[Stored items]
--------------------------------

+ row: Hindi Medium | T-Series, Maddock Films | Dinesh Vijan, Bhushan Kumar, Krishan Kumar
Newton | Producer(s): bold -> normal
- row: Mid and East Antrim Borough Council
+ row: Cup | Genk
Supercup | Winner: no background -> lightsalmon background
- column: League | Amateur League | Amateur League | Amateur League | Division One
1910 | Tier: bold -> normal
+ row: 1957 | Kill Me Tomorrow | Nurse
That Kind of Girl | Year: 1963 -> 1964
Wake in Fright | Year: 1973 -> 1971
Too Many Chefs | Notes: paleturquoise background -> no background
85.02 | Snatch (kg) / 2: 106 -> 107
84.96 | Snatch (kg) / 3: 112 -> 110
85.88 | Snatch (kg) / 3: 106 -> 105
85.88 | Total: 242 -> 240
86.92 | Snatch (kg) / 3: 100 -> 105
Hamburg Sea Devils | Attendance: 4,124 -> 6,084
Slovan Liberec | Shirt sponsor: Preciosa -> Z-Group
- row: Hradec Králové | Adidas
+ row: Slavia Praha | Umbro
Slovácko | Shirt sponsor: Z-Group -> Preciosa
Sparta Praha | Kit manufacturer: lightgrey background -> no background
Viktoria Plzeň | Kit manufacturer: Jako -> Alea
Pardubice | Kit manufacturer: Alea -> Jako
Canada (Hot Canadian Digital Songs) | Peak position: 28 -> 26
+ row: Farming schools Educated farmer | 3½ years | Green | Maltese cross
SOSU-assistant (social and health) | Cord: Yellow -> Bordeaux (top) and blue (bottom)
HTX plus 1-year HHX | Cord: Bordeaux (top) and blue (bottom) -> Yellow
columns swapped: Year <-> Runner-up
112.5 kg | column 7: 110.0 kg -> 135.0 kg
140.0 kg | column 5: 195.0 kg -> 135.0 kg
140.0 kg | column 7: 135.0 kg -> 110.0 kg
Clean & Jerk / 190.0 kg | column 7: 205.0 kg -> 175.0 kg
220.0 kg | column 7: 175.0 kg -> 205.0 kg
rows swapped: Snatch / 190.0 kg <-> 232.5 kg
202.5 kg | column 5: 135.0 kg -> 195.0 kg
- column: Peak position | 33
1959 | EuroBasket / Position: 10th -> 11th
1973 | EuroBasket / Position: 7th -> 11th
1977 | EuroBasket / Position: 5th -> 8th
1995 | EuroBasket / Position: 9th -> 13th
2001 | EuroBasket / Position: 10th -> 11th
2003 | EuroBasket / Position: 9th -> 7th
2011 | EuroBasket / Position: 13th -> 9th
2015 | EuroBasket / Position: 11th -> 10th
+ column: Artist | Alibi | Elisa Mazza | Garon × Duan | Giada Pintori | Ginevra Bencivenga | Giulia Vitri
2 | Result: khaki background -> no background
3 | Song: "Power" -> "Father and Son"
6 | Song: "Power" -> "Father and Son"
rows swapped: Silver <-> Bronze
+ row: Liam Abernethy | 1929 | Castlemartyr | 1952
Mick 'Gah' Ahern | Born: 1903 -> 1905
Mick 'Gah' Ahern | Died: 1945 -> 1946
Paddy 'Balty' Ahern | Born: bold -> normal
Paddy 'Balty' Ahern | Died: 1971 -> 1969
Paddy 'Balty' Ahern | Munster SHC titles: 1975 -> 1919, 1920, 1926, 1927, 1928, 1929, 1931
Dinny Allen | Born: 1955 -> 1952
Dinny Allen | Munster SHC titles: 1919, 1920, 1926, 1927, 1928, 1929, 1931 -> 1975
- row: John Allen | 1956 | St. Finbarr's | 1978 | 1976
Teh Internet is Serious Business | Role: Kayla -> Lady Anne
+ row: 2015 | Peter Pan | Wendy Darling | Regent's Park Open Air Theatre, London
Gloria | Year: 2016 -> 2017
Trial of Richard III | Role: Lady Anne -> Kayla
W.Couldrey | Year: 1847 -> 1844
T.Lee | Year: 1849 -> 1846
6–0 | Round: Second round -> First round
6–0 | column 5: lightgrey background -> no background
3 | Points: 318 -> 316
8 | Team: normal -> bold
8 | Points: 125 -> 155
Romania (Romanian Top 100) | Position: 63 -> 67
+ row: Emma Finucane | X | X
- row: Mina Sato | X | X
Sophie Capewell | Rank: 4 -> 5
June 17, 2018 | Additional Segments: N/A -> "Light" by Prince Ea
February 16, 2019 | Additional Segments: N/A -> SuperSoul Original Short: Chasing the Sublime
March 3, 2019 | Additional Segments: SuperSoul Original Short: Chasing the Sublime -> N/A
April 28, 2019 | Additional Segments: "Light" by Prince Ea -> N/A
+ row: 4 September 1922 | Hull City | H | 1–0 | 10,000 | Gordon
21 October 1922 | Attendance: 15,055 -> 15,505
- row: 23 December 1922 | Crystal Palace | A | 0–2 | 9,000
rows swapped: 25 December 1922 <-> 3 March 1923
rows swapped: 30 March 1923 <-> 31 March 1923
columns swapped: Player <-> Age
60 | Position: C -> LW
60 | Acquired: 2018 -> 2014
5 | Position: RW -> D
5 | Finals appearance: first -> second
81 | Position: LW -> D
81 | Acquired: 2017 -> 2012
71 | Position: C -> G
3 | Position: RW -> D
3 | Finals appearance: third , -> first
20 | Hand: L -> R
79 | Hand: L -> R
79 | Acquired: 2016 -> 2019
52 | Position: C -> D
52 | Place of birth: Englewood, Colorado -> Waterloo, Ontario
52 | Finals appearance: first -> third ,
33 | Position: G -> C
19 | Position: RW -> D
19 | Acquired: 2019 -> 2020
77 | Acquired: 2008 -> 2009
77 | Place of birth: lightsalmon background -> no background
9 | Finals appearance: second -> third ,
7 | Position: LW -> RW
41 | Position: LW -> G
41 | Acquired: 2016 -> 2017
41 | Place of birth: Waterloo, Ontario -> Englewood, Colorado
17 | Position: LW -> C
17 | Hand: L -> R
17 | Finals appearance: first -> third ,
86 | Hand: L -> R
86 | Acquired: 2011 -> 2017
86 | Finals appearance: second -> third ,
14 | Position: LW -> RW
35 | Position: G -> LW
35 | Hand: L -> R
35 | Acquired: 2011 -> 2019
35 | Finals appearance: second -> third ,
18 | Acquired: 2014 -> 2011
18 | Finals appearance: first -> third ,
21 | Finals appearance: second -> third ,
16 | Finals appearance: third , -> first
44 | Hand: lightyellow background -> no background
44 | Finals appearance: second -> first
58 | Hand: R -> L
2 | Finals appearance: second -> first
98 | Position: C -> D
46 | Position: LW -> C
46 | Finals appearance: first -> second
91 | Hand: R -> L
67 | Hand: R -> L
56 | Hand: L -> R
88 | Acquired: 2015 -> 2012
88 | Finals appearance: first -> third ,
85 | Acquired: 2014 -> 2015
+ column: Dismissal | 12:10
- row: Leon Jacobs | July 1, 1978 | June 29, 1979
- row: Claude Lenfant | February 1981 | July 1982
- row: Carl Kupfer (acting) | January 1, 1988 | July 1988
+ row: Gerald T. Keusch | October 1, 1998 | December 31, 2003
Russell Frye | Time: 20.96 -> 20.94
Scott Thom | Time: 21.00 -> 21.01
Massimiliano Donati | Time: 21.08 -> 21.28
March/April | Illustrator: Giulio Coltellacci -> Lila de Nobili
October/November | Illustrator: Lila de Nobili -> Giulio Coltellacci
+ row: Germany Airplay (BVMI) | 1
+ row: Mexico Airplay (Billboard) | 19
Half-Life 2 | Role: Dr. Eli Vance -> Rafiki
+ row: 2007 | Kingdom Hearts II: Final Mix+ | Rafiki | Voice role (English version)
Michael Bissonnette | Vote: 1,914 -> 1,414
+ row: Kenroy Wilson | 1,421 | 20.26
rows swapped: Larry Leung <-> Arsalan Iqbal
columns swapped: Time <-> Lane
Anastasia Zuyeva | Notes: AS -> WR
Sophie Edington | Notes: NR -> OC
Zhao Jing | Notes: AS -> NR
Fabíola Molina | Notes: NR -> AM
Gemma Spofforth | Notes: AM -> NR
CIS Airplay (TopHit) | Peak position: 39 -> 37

--------------------------------

**AIM**: Starting with the first line and going on through the line with "That Kind of Girl | Year: 1963 -> 1964", render those lines as a numbered list, leaving out any blank lines.

**CORRECT ANSWER**:
1. + row: Hindi Medium | T-Series, Maddock Films | Dinesh Vijan, Bhushan Kumar, Krishan Kumar
2. Newton | Producer(s): bold -> normal
3. - row: Mid and East Antrim Borough Council
4. + row: Cup | Genk
5. Supercup | Winner: no background -> lightsalmon background
6. - column: League | Amateur League | Amateur League | Amateur League | Division One
7. 1910 | Tier: bold -> normal
8. + row: 1957 | Kill Me Tomorrow | Nurse
9. That Kind of Girl | Year: 1963 -> 1964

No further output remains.